Community convention in Germany

The MAG (originally known as MaGnology) is a community convention in Germany with a focus on various fan cultures, including video games, anime, manga, influencers, cosplay. The MAG convention is held annually in Erfurt, Germany. The inspiration for the current MAG concept as a community convention came from shareholders' experience at other, overcrowded conventions in Germany and their desire to create a comfortable space for fans to meet their favourite creators.

The defining pillars of the MAG include the Fangress, a three-day-long workshop, keynotes, Q&A, and panels programme; as well as the presence of high-profile influencers and creators, exhibitors from the games, manga, anime and influencer industry; an Artist Alley where over 100 artists showcase their own creations; a cosplay contest; and a Lolita Fashion tea party organized by the largest German Lolita Fashion association, Court of Fables.

==History==
The first MAG, known at the time as MaGnology, was originally created by Hiro Yamada as a games, comics, manga and Japanese culture convention. It was held on June 5–7, 2015 in Hamburg, Germany, at the brand academy. The following year, the event was held at the Museum für Kunst und Gewerbe Hamburg in July as a co-program for the Hokusai Manga exhibition in the museum. In 2017, the company MaGnology UG was founded by Hiro Yamada, Henning Kroll and THREAKS, which organized the third installment of the convention. It was held at the Hamburg Cruise Center and an estimated 3.500 visitors attended.
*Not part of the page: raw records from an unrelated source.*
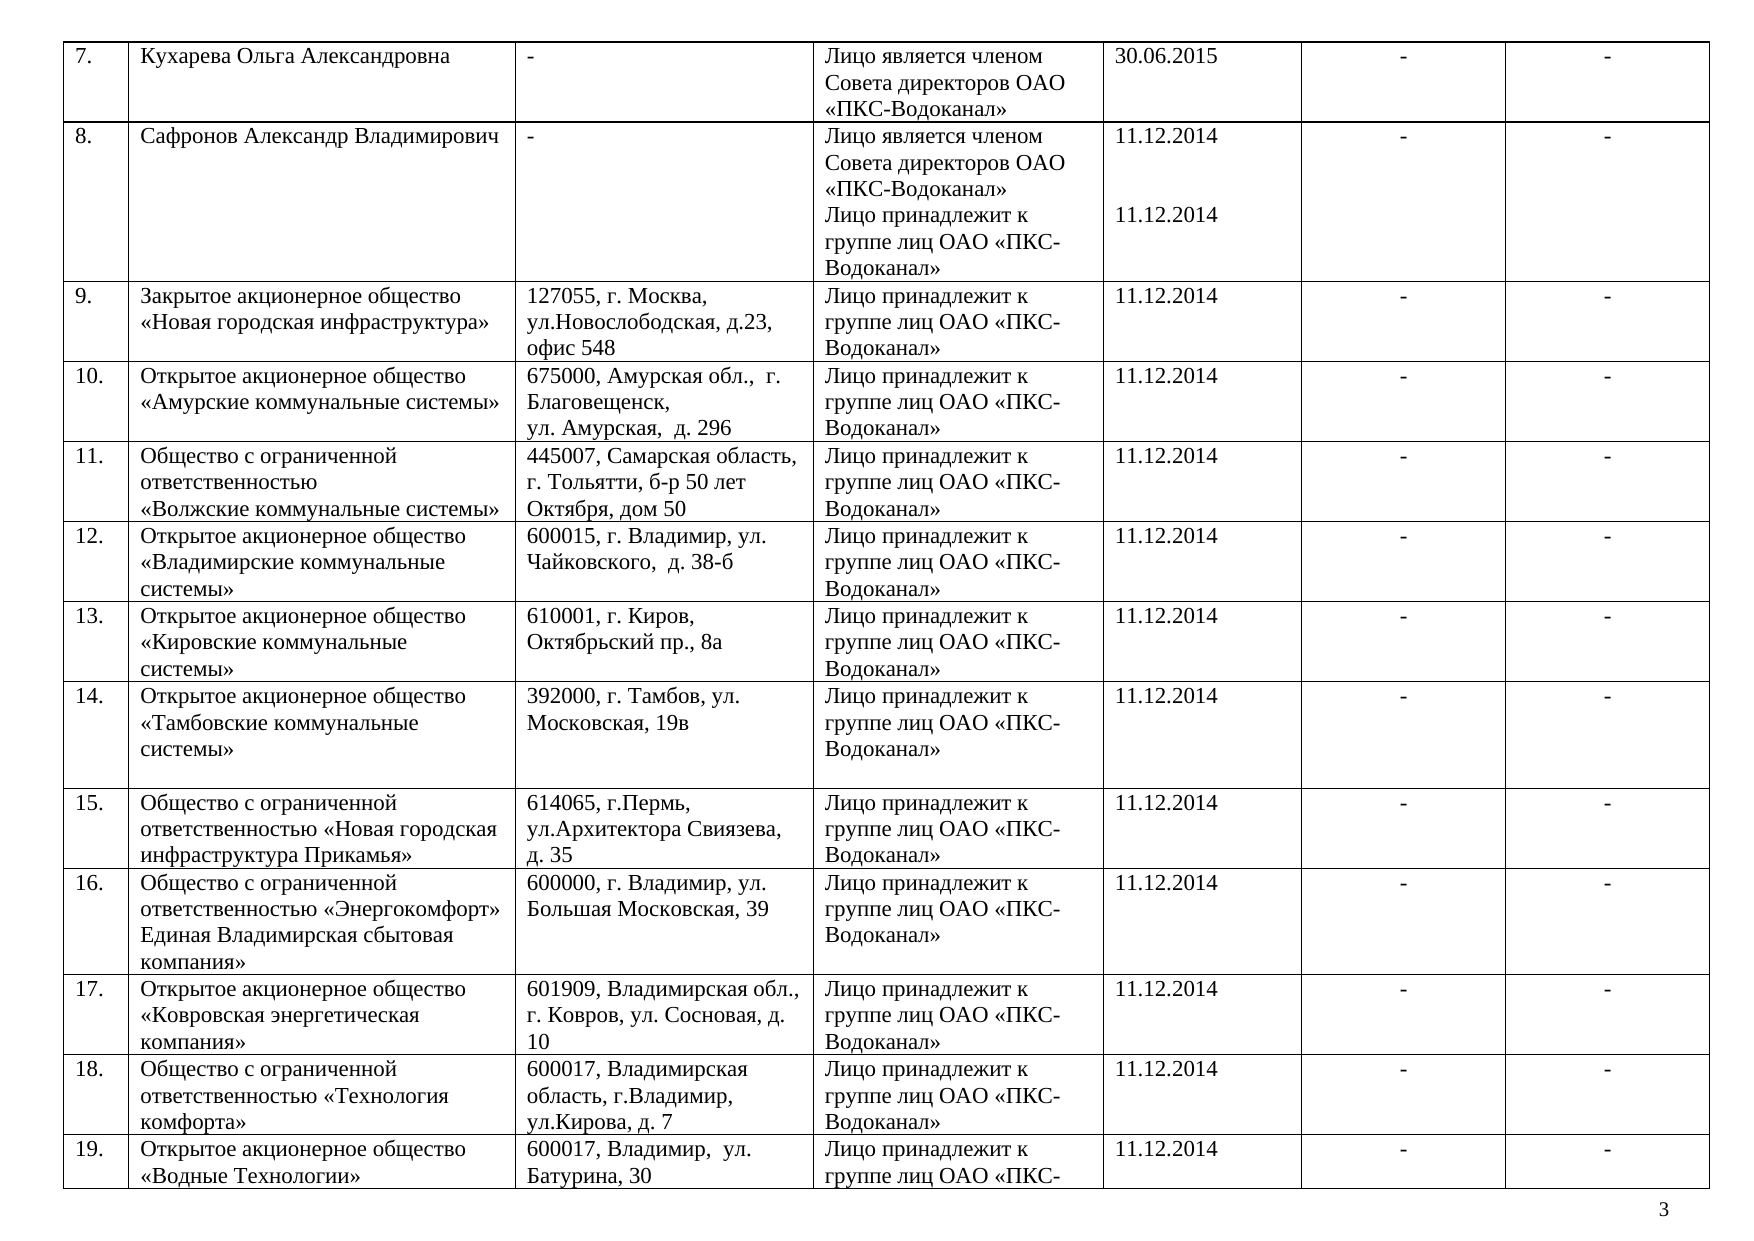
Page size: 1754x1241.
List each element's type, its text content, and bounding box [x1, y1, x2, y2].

table_cell - [1302, 682, 1505, 788]
table_cell [64, 869, 128, 974]
table_cell - [1506, 1055, 1709, 1134]
table_cell [64, 43, 128, 121]
table_cell 11.12.2014 [1104, 442, 1301, 521]
table_cell Общество с ограниченной ответственностью «Технология комфорта» [129, 1055, 515, 1134]
table_cell - [1302, 123, 1505, 281]
table_cell - [1302, 442, 1505, 521]
table_cell . Тамбов, ул. Московская, 19в [516, 682, 813, 788]
table_cell - [1302, 362, 1505, 441]
table_cell . Владимир, ул. Большая Московская, 39 [516, 869, 813, 974]
table_cell [64, 1055, 128, 1134]
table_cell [516, 1135, 813, 1188]
table_cell - [1506, 442, 1709, 521]
table_cell Открытое акционерное общество «Кировские коммунальные системы» [129, 602, 515, 681]
table_cell Лицо является членом Совета директоров ОАО «ПКС-Водоканал» Лицо принадлежит к группе лиц ОАО «ПКС-Водоканал» [814, 123, 1103, 281]
table_cell Сафронов Александр Владимирович [129, 123, 515, 281]
table_cell - [1506, 975, 1709, 1054]
table_cell - [1506, 362, 1709, 441]
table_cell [129, 1135, 515, 1188]
table_cell Общество с ограниченной ответственностью «Энергокомфорт» Единая Владимирская сбытовая компания» [129, 869, 515, 974]
table_cell 675000, Амурская обл., г. Благовещенск, ул. Амурская, д. 296 [516, 362, 813, 441]
table_cell - [1302, 43, 1505, 121]
table_cell 600017, Владимирская область, г.Владимир, ул.Кирова, д. 7 [516, 1055, 813, 1134]
table_cell Кухарева Ольга Александровна [129, 43, 515, 121]
table_cell Лицо принадлежит к группе лиц ОАО «ПКС-Водоканал» [814, 522, 1103, 601]
table_cell Лицо принадлежит к группе лиц ОАО «ПКС-Водоканал» [814, 362, 1103, 441]
table_cell - [1506, 869, 1709, 974]
table_cell 11.12.2014 [1104, 362, 1301, 441]
table_cell [64, 442, 128, 521]
table_cell 601909, Владимирская обл., г. Ковров, ул. Сосновая, д. 10 [516, 975, 813, 1054]
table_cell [814, 43, 1103, 121]
table_cell Общество с ограниченной ответственностью «Волжские коммунальные системы» [129, 442, 515, 521]
table_cell [64, 522, 128, 601]
table_cell Открытое акционерное общество «Владимирские коммунальные системы» [129, 522, 515, 601]
table_cell [64, 123, 128, 281]
table_cell Лицо принадлежит к группе лиц ОАО «ПКС-Водоканал» [814, 602, 1103, 681]
table_cell - [1302, 789, 1505, 868]
table_cell - [1302, 1055, 1505, 1134]
table_cell - [1506, 522, 1709, 601]
table_cell - [1506, 43, 1709, 121]
table_cell - [1302, 522, 1505, 601]
table_cell Общество с ограниченной ответственностью «Новая городская инфраструктура Прикамья» [129, 789, 515, 868]
table_cell Лицо принадлежит к группе лиц ОАО «ПКС-Водоканал» [814, 789, 1103, 868]
table_cell Открытое акционерное общество «Тамбовские коммунальные системы» [129, 682, 515, 788]
table_cell - [1506, 602, 1709, 681]
table_cell - [1302, 1135, 1505, 1188]
table_cell 127055, г. Москва, ул.Новослободская, д.23, офис 548 [516, 282, 813, 361]
table_cell 445007, Самарская область, г. Тольятти, б-р 50 лет Октября, дом 50 [516, 442, 813, 521]
table_cell Открытое акционерное общество «Амурские коммунальные системы» [129, 362, 515, 441]
table_cell [64, 789, 128, 868]
table_cell 11.12.2014 [1104, 869, 1301, 974]
table_cell 11.12.2014 [1104, 1055, 1301, 1134]
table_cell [814, 1055, 1103, 1134]
table_cell Открытое акционерное общество «Ковровская энергетическая компания» [129, 975, 515, 1054]
table_cell 11.12.2014 [1104, 682, 1301, 788]
table_cell - [1506, 789, 1709, 868]
table_cell 11.12.2014 [1104, 522, 1301, 601]
table_cell . Владимир, ул. Чайковского, д. 38-б [516, 522, 813, 601]
table_cell - [516, 123, 813, 281]
table_cell 11.12.2014 11.12.2014 [1104, 123, 1301, 281]
table_cell [64, 975, 128, 1054]
table_cell [64, 1135, 128, 1188]
table_cell [64, 362, 128, 441]
table_cell - [1506, 123, 1709, 281]
table_cell - [1506, 1135, 1709, 1188]
table_cell 11.12.2014 [1104, 975, 1301, 1054]
table_cell - [516, 43, 813, 121]
table_cell [64, 602, 128, 681]
table_cell - [1506, 282, 1709, 361]
table_cell [64, 282, 128, 361]
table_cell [814, 1135, 1103, 1188]
table_cell 30.06.2015 [1104, 43, 1301, 121]
table_cell - [1506, 682, 1709, 788]
table_cell 11.12.2014 [1104, 282, 1301, 361]
table_cell [64, 682, 128, 788]
table_cell Лицо принадлежит к группе лиц ОАО «ПКС-Водоканал» [814, 442, 1103, 521]
table_cell .Пермь, ул.Архитектора Свиязева, д. 35 [516, 789, 813, 868]
table_cell Закрытое акционерное общество «Новая городская инфраструктура» [129, 282, 515, 361]
table_cell - [1302, 602, 1505, 681]
table_cell Лицо принадлежит к группе лиц ОАО «ПКС-Водоканал» [814, 682, 1103, 788]
table_cell . Киров, Октябрьский пр., 8а [516, 602, 813, 681]
table_cell Лицо принадлежит к группе лиц ОАО «ПКС-Водоканал» [814, 975, 1103, 1054]
table_cell - [1302, 282, 1505, 361]
table_cell Лицо принадлежит к группе лиц ОАО «ПКС-Водоканал» [814, 282, 1103, 361]
table_cell 11.12.2014 [1104, 602, 1301, 681]
table_cell - [1302, 975, 1505, 1054]
table_cell Лицо принадлежит к группе лиц ОАО «ПКС-Водоканал» [814, 869, 1103, 974]
table_cell 11.12.2014 [1104, 1135, 1301, 1188]
table_cell 11.12.2014 [1104, 789, 1301, 868]
table_cell - [1302, 869, 1505, 974]
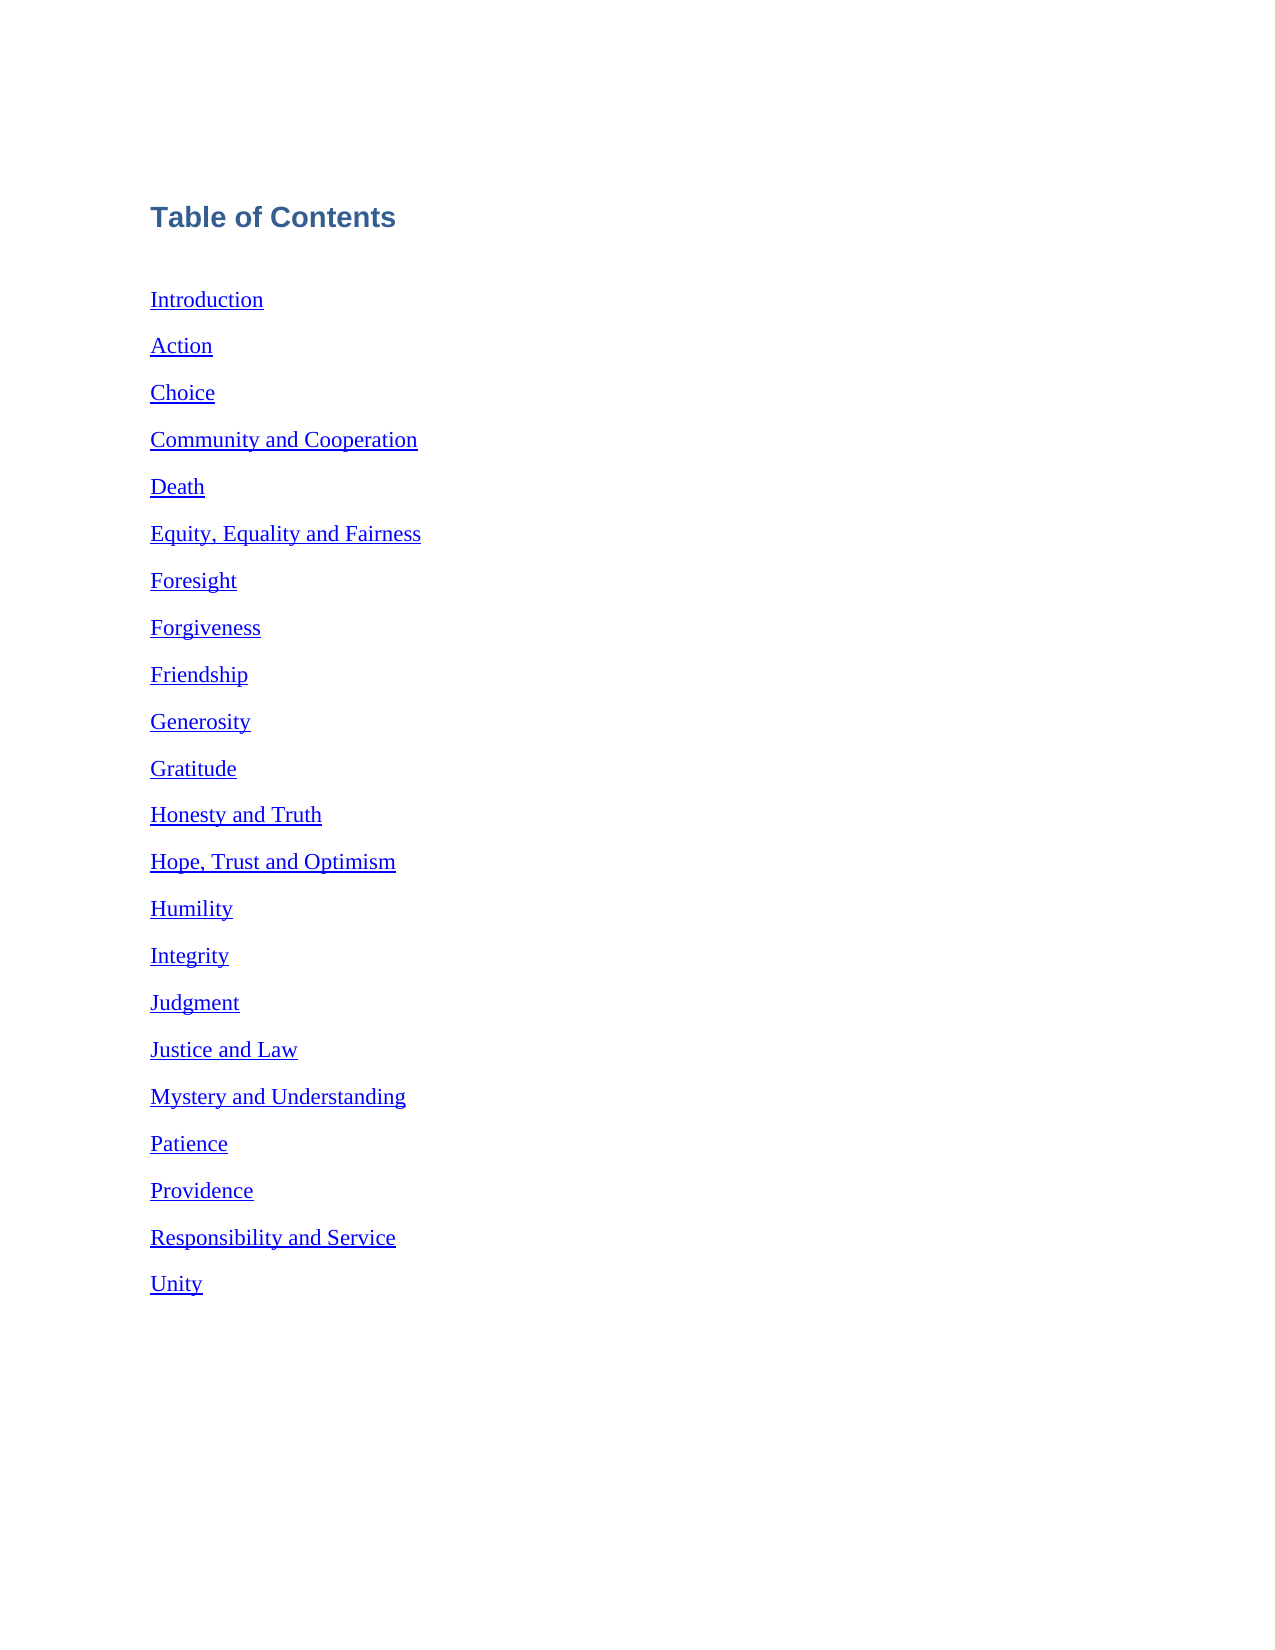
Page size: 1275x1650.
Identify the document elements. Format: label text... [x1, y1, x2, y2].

text Providence Responsibility and Service Unity [150, 1248, 396, 1297]
text Community and Cooperation Death [150, 426, 419, 500]
text Equity, Equality and Fairness Foresight [150, 520, 423, 593]
subtitle Table of Contents [150, 200, 1137, 234]
text Forgiveness Friendship Generosity Gratitude Honesty and Truth [150, 614, 322, 824]
text Providence Responsibility and Service Unity [150, 1177, 396, 1246]
text Integrity Judgment Justice and Law [150, 942, 298, 1059]
text Hope, Trust and Optimism Humility [150, 848, 398, 922]
text Introduction Action Choice [150, 286, 266, 406]
text Mystery and Understanding Patience [150, 1083, 408, 1156]
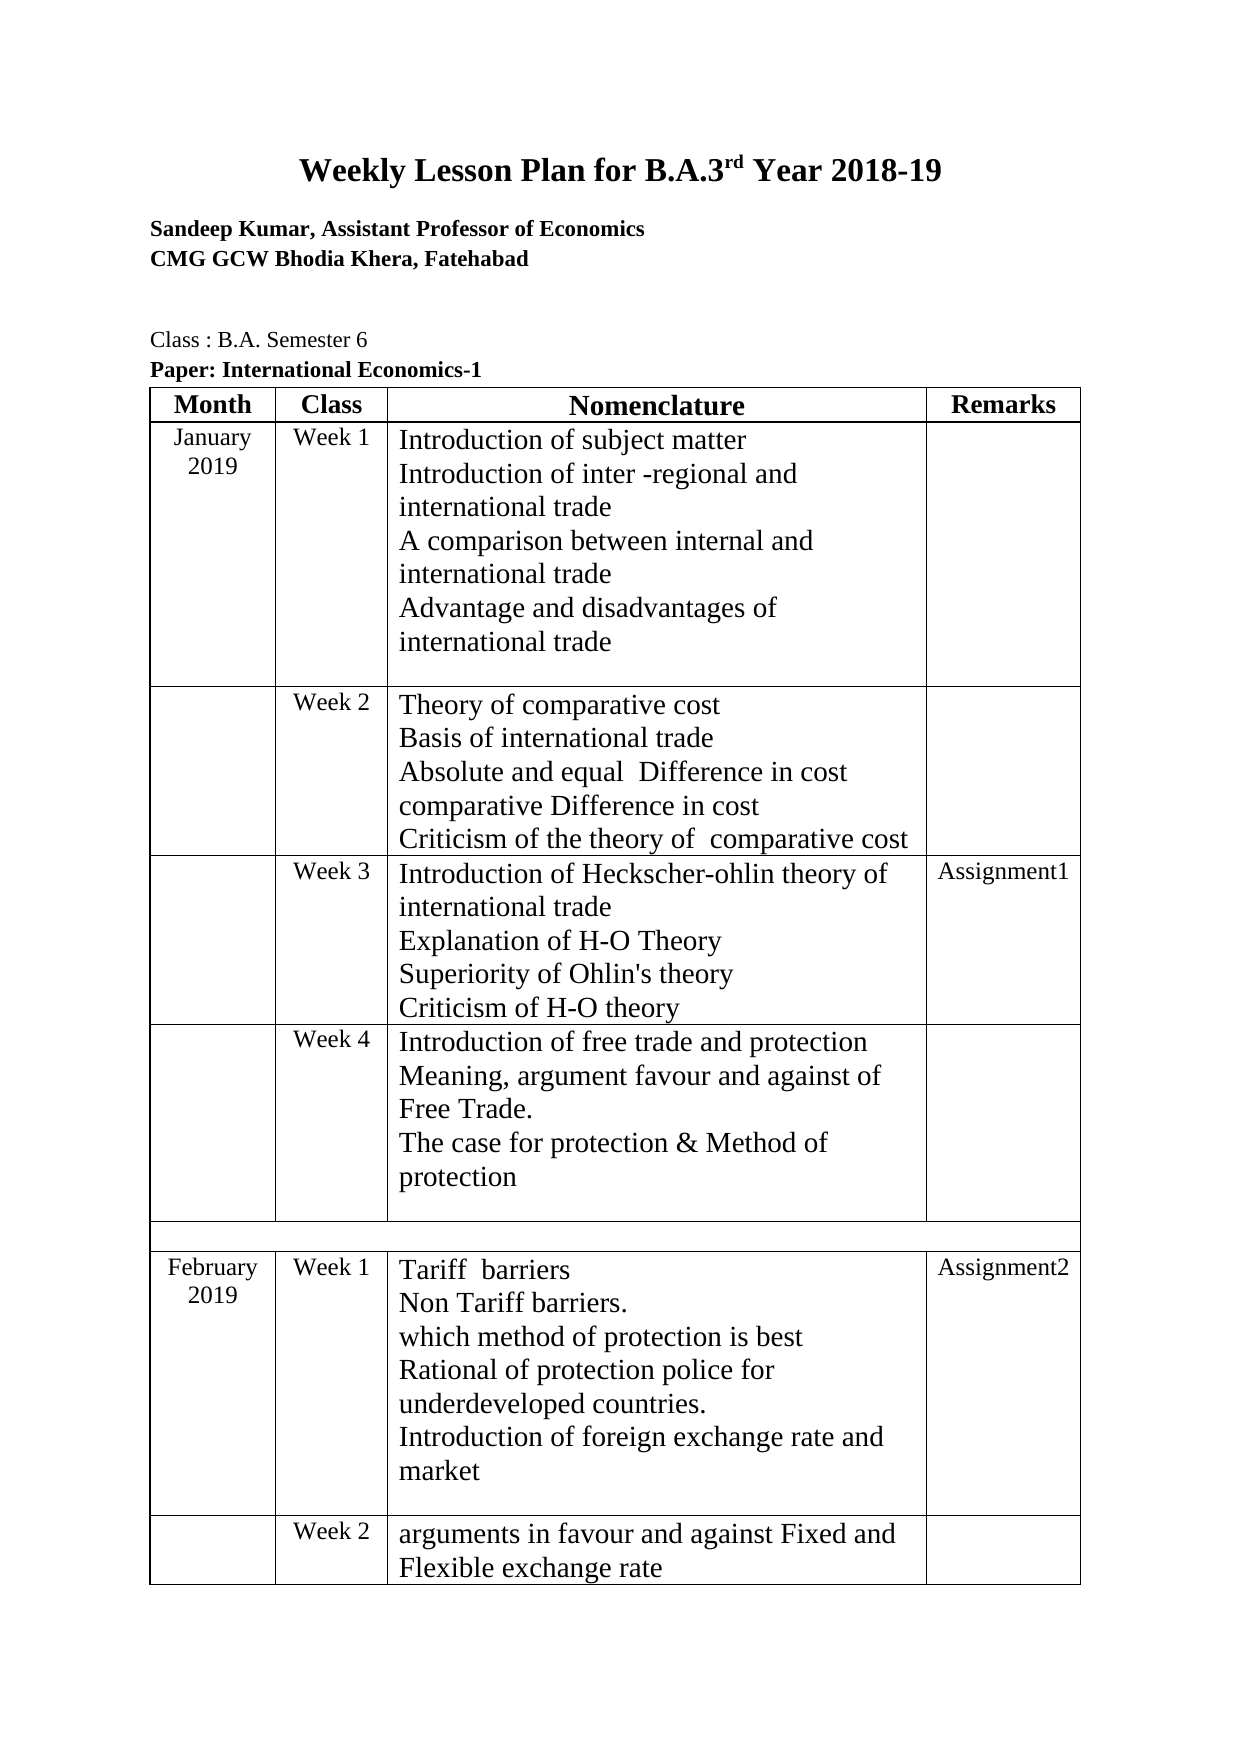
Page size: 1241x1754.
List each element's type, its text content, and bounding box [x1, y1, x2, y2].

table_cell Week 2 [276, 1516, 387, 1583]
table_cell [151, 687, 275, 855]
table_cell Assignment1 [927, 856, 1080, 1023]
table_cell Week 2 [276, 687, 387, 855]
table_cell [927, 1025, 1080, 1221]
table_cell [927, 423, 1080, 686]
text Weekly Lesson Plan for B.A.3rd Year 2018-19 [150, 150, 1090, 188]
text Sandeep Kumar, Assistant Professor of Economics [150, 215, 1090, 241]
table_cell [388, 1516, 926, 1583]
table_cell Introduction of subject matter Introduction of inter -regional and international trade A comparison between internal and international trade Advantage and disadvantages of international trade [388, 423, 926, 686]
table_cell [927, 1516, 1080, 1583]
table_cell Week 4 [276, 1025, 387, 1221]
table_cell [151, 1222, 1080, 1251]
table_header Class [276, 388, 387, 421]
table_cell Week 1 [276, 1252, 387, 1515]
table_cell [151, 856, 275, 1023]
table_cell February 2019 [151, 1252, 275, 1515]
table_cell Week 3 [276, 856, 387, 1023]
table_cell January 2019 [151, 423, 275, 686]
table_cell Introduction of Heckscher-ohlin theory of international trade Explanation of H-O Theory Superiority of Ohlin's theory Criticism of H-O theory [388, 856, 926, 1023]
table_cell Introduction of free trade and protection Meaning, argument favour and against of Free Trade. The case for protection & Method of protection [388, 1025, 926, 1221]
table_cell Tariff barriers Non Tariff barriers. which method of protection is best Rational of protection police for underdeveloped countries. Introduction of foreign exchange rate and market [388, 1252, 926, 1515]
table_header Remarks [927, 388, 1080, 421]
table_cell Week 1 [276, 423, 387, 686]
table_cell Theory of comparative cost Basis of international trade Absolute and equal Difference in cost comparative Difference in cost Criticism of the theory of comparative cost [388, 687, 926, 855]
table_cell [927, 687, 1080, 855]
table_header Nomenclature [388, 388, 926, 421]
table_header Month [151, 388, 275, 421]
table_cell [151, 1516, 275, 1583]
table_cell [151, 1025, 275, 1221]
text Class : B.A. Semester 6 [150, 326, 1090, 353]
text Paper: International Economics-1 [150, 357, 1090, 383]
text CMG GCW Bhodia Khera, Fatehabad [150, 245, 1090, 271]
table_cell Assignment2 [927, 1252, 1080, 1515]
After the success of the 2017 edition, MAG announced that it would be moving to Erfurt, Germany for the foreseeable future. The official reason for the move away from Hamburg was stated as being the inability to find agreeable terms with the city of Hamburg in order to expand the convention.

On June 7, 2018, it was announced that the MaGnology UG was being rebranded as Super Crowd Entertainment GmbH with two additional shareholders—the German influencer agency 2nd Wave, and one of the top German gaming influencers PietSmiet.

==Content==

The MAG takes place over three days and focuses on several pillars, including the Fangress, Artist Alley, creators, Lolita tea party, anime, manga and cosplay. Each pillar is designed to cater for one or more communities and appropriate content is presented for each.

The MAG is open to all ages, with children under the age of 8 given free access to the entire convention. To view content rated USK 12+ and higher, visitors will be required to show a proof of age armband which they receive at the entrance.

===Fangress===

Located in the congress center of Messe Erfurt and on the stages of each hall, MAG offers catered content for each community. Visitors can attend any workshop, panel, Q&A, and keynote without any additional fee. Experts of their respective fields are invited to host these sessions, allowing fans and professionals alike to join and learn.

===Artist Alley===

Like other anime and manga conventions, MAG invites international artists of comic, manga, fashion and more to exhibit on their show floor. These artists are a mix of professionals and amateurs who are able to sell their creations to MAG visitors.